Trump’s ‘Make America Great Again’ slogan can be seen as a form of cultural violence; the innate superiority of Western states is a form of cultural violence due to ideology (Galtung, 1990). Not only is it based on reducing illegal immigration, but it is also focussed on furthering the economy of the United States, including reducing regulation on coal mining. As mentioned previously, those that are most at risk from global warming are the least powerful, especially in other countries around the world. The process of creating an ‘other’ through political aims is not only a form of cultural violence but is leading to both structural and subjective violence also.

This cultural violence permits other forms of violence by making them seem less serious and normalised (Galtung, 1990). Empirical research conducted by Hsiang et al (2013) shows that when there are significant variations in the climate, this can have substantial effects on the frequency of conflict across a diverse range of contexts. Not only does this show that it is already occurring, but as climate change worsens over the next century, conflict may also increase, causing the death of significantly more innocent people. This is supported by The CAN Corporation (2007: 6) who infer that “climate change can act as a threat multiplier for instability in some of the most volatile regions of the world”.

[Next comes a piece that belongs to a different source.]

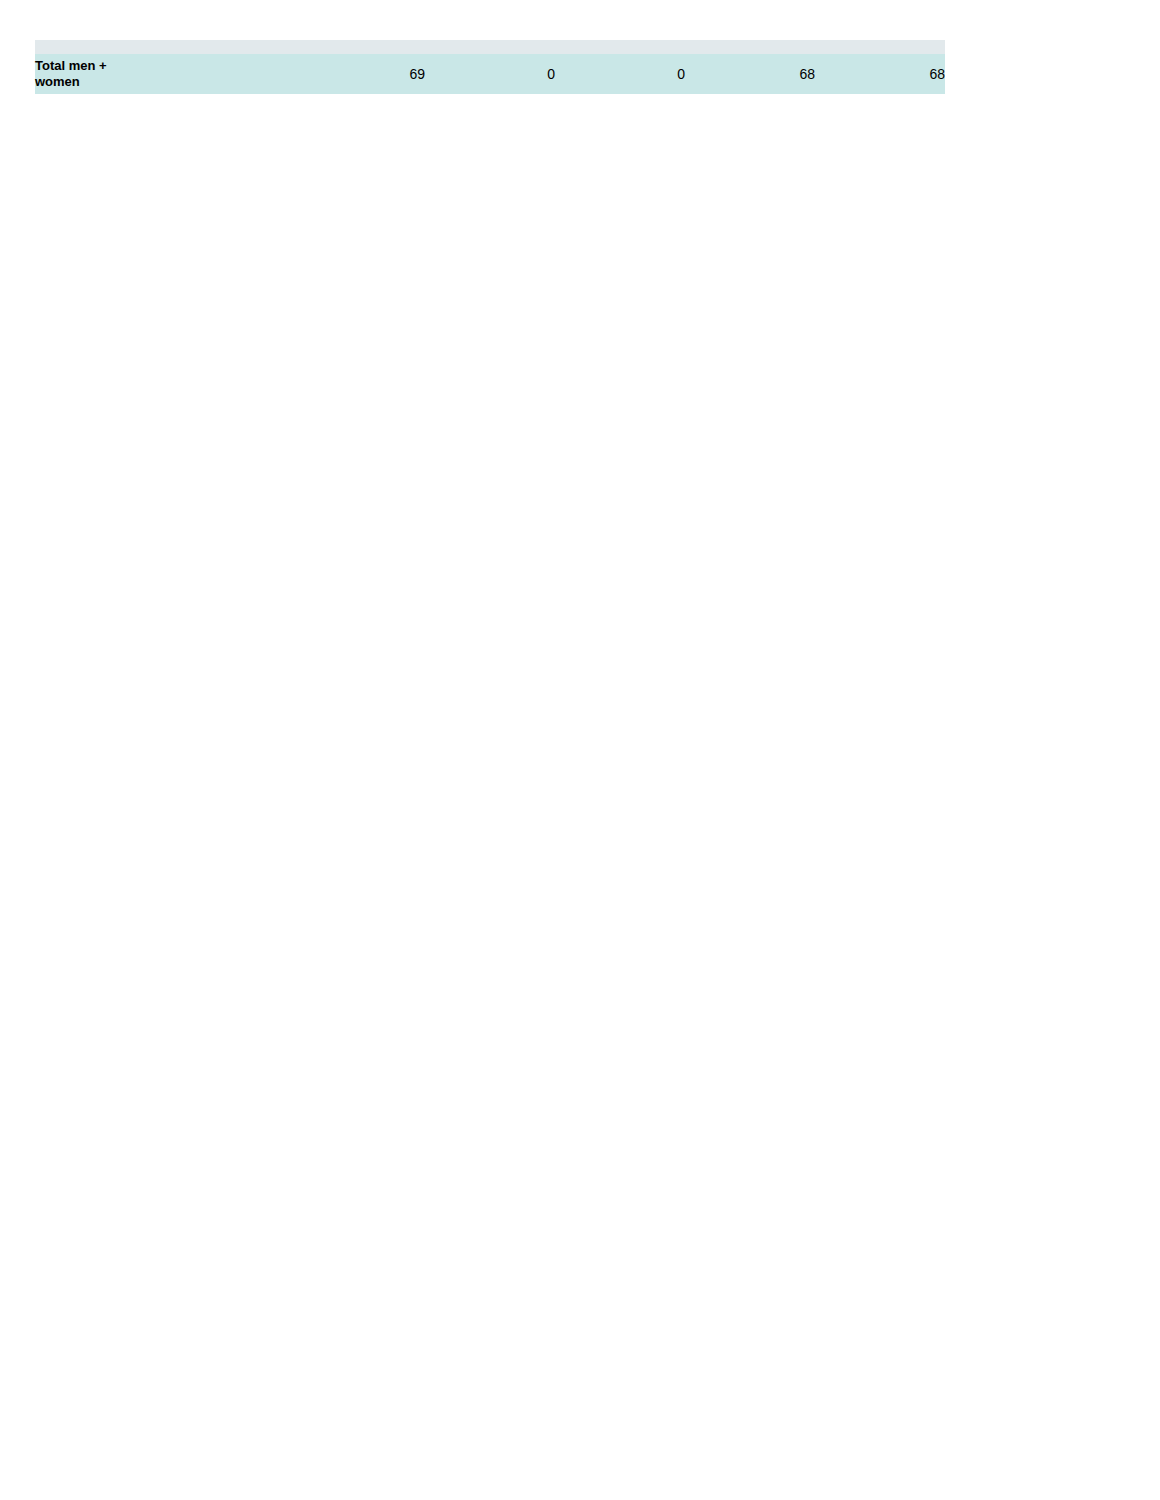| Total men + women | | 69 | 0 | 0 | 68 | 68 |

An example of a conflict in which environmental factors are contributory is the Darfur genocide in Sudan. Goodhart (2016) further supports this by arguing that increased drought and desertification created competition for resources and land through which violence arose between the two groups. The genocide killed more 100,000 civilians and uprooted many more in conflict between the majority Arab and minority Christian groups (Berlatsky and Chalk, 2015). Furthermore, Gerhardt (2009: 488) asserts that the U.S. approach to the Darfur crisis is a “geopolitical calculation aimed at maintaining the U.S. claim on the valuation of global life without, however, committing many resources to actually protecting and securing this life within a meaningful political community”. This can be linked to current policies which further lead to environmental degradation with no concern on the consequences it has on both the climate and international conflict.

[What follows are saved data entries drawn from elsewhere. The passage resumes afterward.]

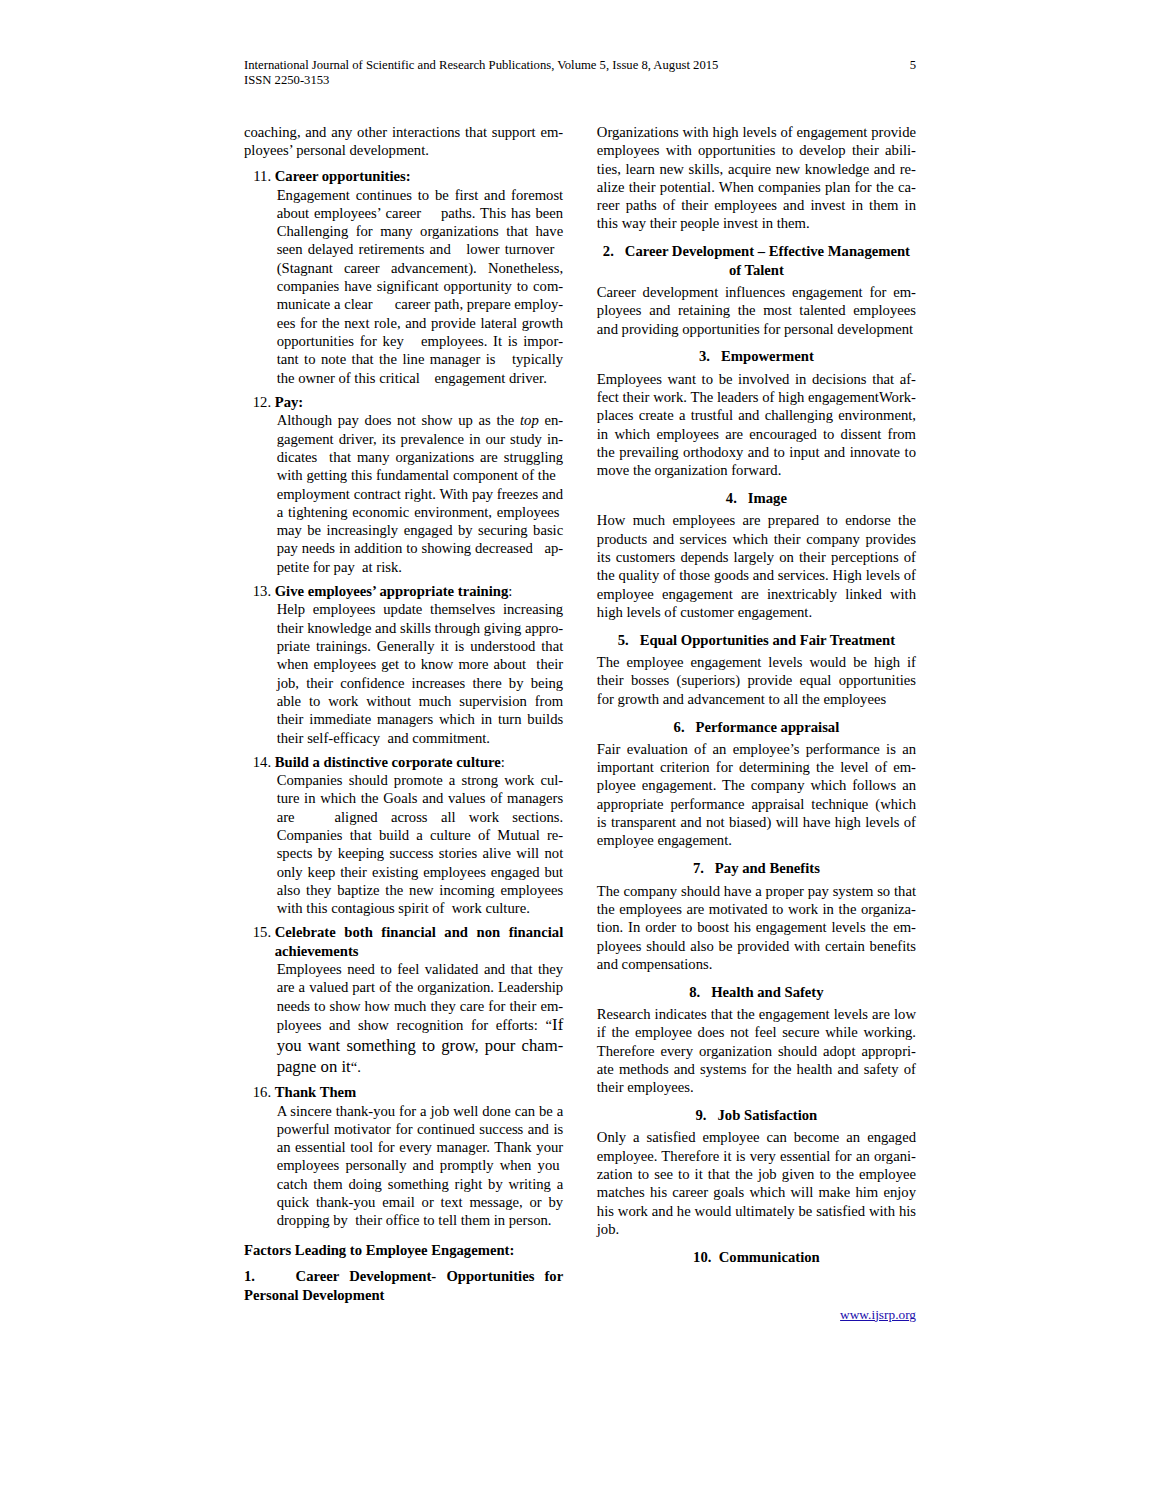International Journal of Scientific and Research Publications, Volume 5, Issue 8, August 2015 ISSN 2250-3153 5
coaching, and any other interactions that support employees’ personal development.
Career opportunities: Engagement continues to be first and foremost about employees’ career paths. This has been Challenging for many organizations that have seen delayed retirements and lower turnover (Stagnant career advancement). Nonetheless, companies have significant opportunity to communicate a clear career path, prepare employees for the next role, and provide lateral growth opportunities for key employees. It is important to note that the line manager is typically the owner of this critical engagement driver.
Pay: Although pay does not show up as the top engagement driver, its prevalence in our study indicates that many organizations are struggling with getting this fundamental component of the employment contract right. With pay freezes and a tightening economic environment, employees may be increasingly engaged by securing basic pay needs in addition to showing decreased appetite for pay at risk.
Give employees’ appropriate training: Help employees update themselves increasing their knowledge and skills through giving appropriate trainings. Generally it is understood that when employees get to know more about their job, their confidence increases there by being able to work without much supervision from their immediate managers which in turn builds their self-efficacy and commitment.
Build a distinctive corporate culture: Companies should promote a strong work culture in which the Goals and values of managers are aligned across all work sections. Companies that build a culture of Mutual respects by keeping success stories alive will not only keep their existing employees engaged but also they baptize the new incoming employees with this contagious spirit of work culture.
Celebrate both financial and non financial achievements Employees need to feel validated and that they are a valued part of the organization. Leadership needs to show how much they care for their employees and show recognition for efforts: “If you want something to grow, pour champagne on it“.
Thank Them A sincere thank-you for a job well done can be a powerful motivator for continued success and is an essential tool for every manager. Thank your employees personally and promptly when you catch them doing something right by writing a quick thank-you email or text message, or by dropping by their office to tell them in person.
Factors Leading to Employee Engagement:
1. Career Development- Opportunities for Personal Development
Organizations with high levels of engagement provide employees with opportunities to develop their abilities, learn new skills, acquire new knowledge and realize their potential. When companies plan for the career paths of their employees and invest in them in this way their people invest in them.
2. Career Development – Effective Management of Talent
Career development influences engagement for employees and retaining the most talented employees and providing opportunities for personal development
3. Empowerment
Employees want to be involved in decisions that affect their work. The leaders of high engagementWorkplaces create a trustful and challenging environment, in which employees are encouraged to dissent from the prevailing orthodoxy and to input and innovate to move the organization forward.
4. Image
How much employees are prepared to endorse the products and services which their company provides its customers depends largely on their perceptions of the quality of those goods and services. High levels of employee engagement are inextricably linked with high levels of customer engagement.
5. Equal Opportunities and Fair Treatment
The employee engagement levels would be high if their bosses (superiors) provide equal opportunities for growth and advancement to all the employees
6. Performance appraisal
Fair evaluation of an employee’s performance is an important criterion for determining the level of employee engagement. The company which follows an appropriate performance appraisal technique (which is transparent and not biased) will have high levels of employee engagement.
7. Pay and Benefits
The company should have a proper pay system so that the employees are motivated to work in the organization. In order to boost his engagement levels the employees should also be provided with certain benefits and compensations.
8. Health and Safety
Research indicates that the engagement levels are low if the employee does not feel secure while working. Therefore every organization should adopt appropriate methods and systems for the health and safety of their employees.
9. Job Satisfaction
Only a satisfied employee can become an engaged employee. Therefore it is very essential for an organization to see to it that the job given to the employee matches his career goals which will make him enjoy his work and he would ultimately be satisfied with his job.
10. Communication
www.ijsrp.org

Punishing a nation state for their environmental policies or labelling them as criminal is problematic. However, the concept of zemiology allows the social harm that is caused to be analysed and discuss what threats are posed to our person or property (Burke, 2018).  Hillyard et al (2004) outlines three types of harm caused by states, one of which is contested harms in which the state is accused of causing harm but denies either the existence of the harm or their own responsibility. The environmental policy of President Donald Trump can be argued to be a contested harm, due to the paradoxical denial that climate change is either real or a problem which is being intensified. The forms of violence that climate change represents are exacerbating conflict, destroying diversity in our ecosystems and causing natural disasters which are devastating to human life.

The idea that cultural and structural violence can lead to the subjective requires further exploration in order to fully understand the consequences of global warming not only to the environment but also to people and intergroup conflict. Whilst his policies are not directly the sole cause for environmental degradation, the way in which Donald Trump is being callous with the planet and the finite number of resources that we possess is intrinsically violent.

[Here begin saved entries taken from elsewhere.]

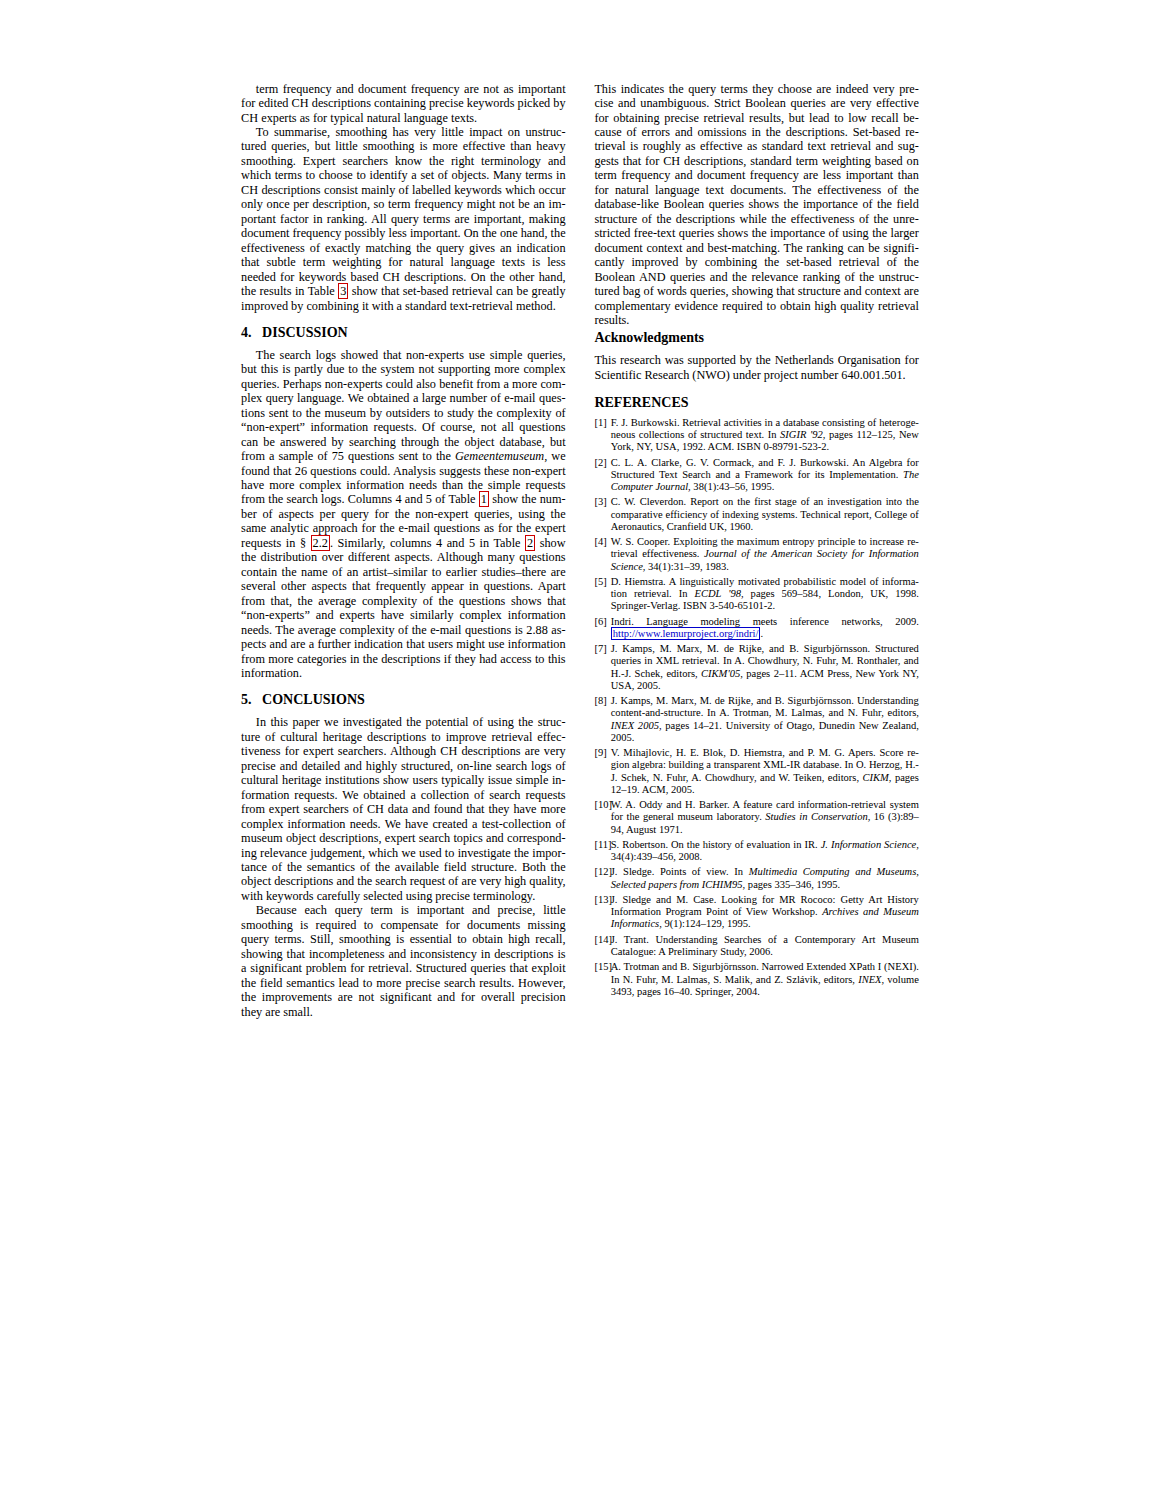term frequency and document frequency are not as important for edited CH descriptions containing precise keywords picked by CH experts as for typical natural language texts.
To summarise, smoothing has very little impact on unstructured queries, but little smoothing is more effective than heavy smoothing. Expert searchers know the right terminology and which terms to choose to identify a set of objects. Many terms in CH descriptions consist mainly of labelled keywords which occur only once per description, so term frequency might not be an important factor in ranking. All query terms are important, making document frequency possibly less important. On the one hand, the effectiveness of exactly matching the query gives an indication that subtle term weighting for natural language texts is less needed for keywords based CH descriptions. On the other hand, the results in Table 3 show that set-based retrieval can be greatly improved by combining it with a standard text-retrieval method.
4. DISCUSSION
The search logs showed that non-experts use simple queries, but this is partly due to the system not supporting more complex queries. Perhaps non-experts could also benefit from a more complex query language. We obtained a large number of e-mail questions sent to the museum by outsiders to study the complexity of “non-expert” information requests. Of course, not all questions can be answered by searching through the object database, but from a sample of 75 questions sent to the Gemeentemuseum, we found that 26 questions could. Analysis suggests these non-expert have more complex information needs than the simple requests from the search logs. Columns 4 and 5 of Table 1 show the number of aspects per query for the non-expert queries, using the same analytic approach for the e-mail questions as for the expert requests in § 2.2. Similarly, columns 4 and 5 in Table 2 show the distribution over different aspects. Although many questions contain the name of an artist–similar to earlier studies–there are several other aspects that frequently appear in questions. Apart from that, the average complexity of the questions shows that “non-experts” and experts have similarly complex information needs. The average complexity of the e-mail questions is 2.88 aspects and are a further indication that users might use information from more categories in the descriptions if they had access to this information.
5. CONCLUSIONS
In this paper we investigated the potential of using the structure of cultural heritage descriptions to improve retrieval effectiveness for expert searchers. Although CH descriptions are very precise and detailed and highly structured, on-line search logs of cultural heritage institutions show users typically issue simple information requests. We obtained a collection of search requests from expert searchers of CH data and found that they have more complex information needs. We have created a test-collection of museum object descriptions, expert search topics and corresponding relevance judgement, which we used to investigate the importance of the semantics of the available field structure. Both the object descriptions and the search request of are very high quality, with keywords carefully selected using precise terminology.
Because each query term is important and precise, little smoothing is required to compensate for documents missing query terms. Still, smoothing is essential to obtain high recall, showing that incompleteness and inconsistency in descriptions is a significant problem for retrieval. Structured queries that exploit the field semantics lead to more precise search results. However, the improvements are not significant and for overall precision they are small.
This indicates the query terms they choose are indeed very precise and unambiguous. Strict Boolean queries are very effective for obtaining precise retrieval results, but lead to low recall because of errors and omissions in the descriptions. Set-based retrieval is roughly as effective as standard text retrieval and suggests that for CH descriptions, standard term weighting based on term frequency and document frequency are less important than for natural language text documents. The effectiveness of the database-like Boolean queries shows the importance of the field structure of the descriptions while the effectiveness of the unrestricted free-text queries shows the importance of using the larger document context and best-matching. The ranking can be significantly improved by combining the set-based retrieval of the Boolean AND queries and the relevance ranking of the unstructured bag of words queries, showing that structure and context are complementary evidence required to obtain high quality retrieval results.
Acknowledgments
This research was supported by the Netherlands Organisation for Scientific Research (NWO) under project number 640.001.501.
REFERENCES
[1] F. J. Burkowski. Retrieval activities in a database consisting of heterogeneous collections of structured text. In SIGIR '92, pages 112–125, New York, NY, USA, 1992. ACM. ISBN 0-89791-523-2.
[2] C. L. A. Clarke, G. V. Cormack, and F. J. Burkowski. An Algebra for Structured Text Search and a Framework for its Implementation. The Computer Journal, 38(1):43–56, 1995.
[3] C. W. Cleverdon. Report on the first stage of an investigation into the comparative efficiency of indexing systems. Technical report, College of Aeronautics, Cranfield UK, 1960.
[4] W. S. Cooper. Exploiting the maximum entropy principle to increase retrieval effectiveness. Journal of the American Society for Information Science, 34(1):31–39, 1983.
[5] D. Hiemstra. A linguistically motivated probabilistic model of information retrieval. In ECDL '98, pages 569–584, London, UK, 1998. Springer-Verlag. ISBN 3-540-65101-2.
[6] Indri. Language modeling meets inference networks, 2009. http://www.lemurproject.org/indri/.
[7] J. Kamps, M. Marx, M. de Rijke, and B. Sigurbjörnsson. Structured queries in XML retrieval. In A. Chowdhury, N. Fuhr, M. Ronthaler, and H.-J. Schek, editors, CIKM'05, pages 2–11. ACM Press, New York NY, USA, 2005.
[8] J. Kamps, M. Marx, M. de Rijke, and B. Sigurbjörnsson. Understanding content-and-structure. In A. Trotman, M. Lalmas, and N. Fuhr, editors, INEX 2005, pages 14–21. University of Otago, Dunedin New Zealand, 2005.
[9] V. Mihajlovic, H. E. Blok, D. Hiemstra, and P. M. G. Apers. Score region algebra: building a transparent XML-IR database. In O. Herzog, H.-J. Schek, N. Fuhr, A. Chowdhury, and W. Teiken, editors, CIKM, pages 12–19. ACM, 2005.
[10] W. A. Oddy and H. Barker. A feature card information-retrieval system for the general museum laboratory. Studies in Conservation, 16 (3):89–94, August 1971.
[11] S. Robertson. On the history of evaluation in IR. J. Information Science, 34(4):439–456, 2008.
[12] J. Sledge. Points of view. In Multimedia Computing and Museums, Selected papers from ICHIM95, pages 335–346, 1995.
[13] J. Sledge and M. Case. Looking for MR Rococo: Getty Art History Information Program Point of View Workshop. Archives and Museum Informatics, 9(1):124–129, 1995.
[14] J. Trant. Understanding Searches of a Contemporary Art Museum Catalogue: A Preliminary Study, 2006.
[15] A. Trotman and B. Sigurbjörnsson. Narrowed Extended XPath I (NEXI). In N. Fuhr, M. Lalmas, S. Malik, and Z. Szlávik, editors, INEX, volume 3493, pages 16–40. Springer, 2004.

The neo-liberal ideology of the U.S. administration is in direct opposition to environmental concerns and is also generating serious environmental consequences (McCarthy and Prudham, 2004). These policies are a form of structural violence that in turn leads to the subjective; this subjective presents a clear form of violence through which the true nature and cause of climate change is then forgotten. Trumps paradoxical insistence upon Making America Great Again should perhaps be questioned as to what expense said greatness would cost the rest of the planet.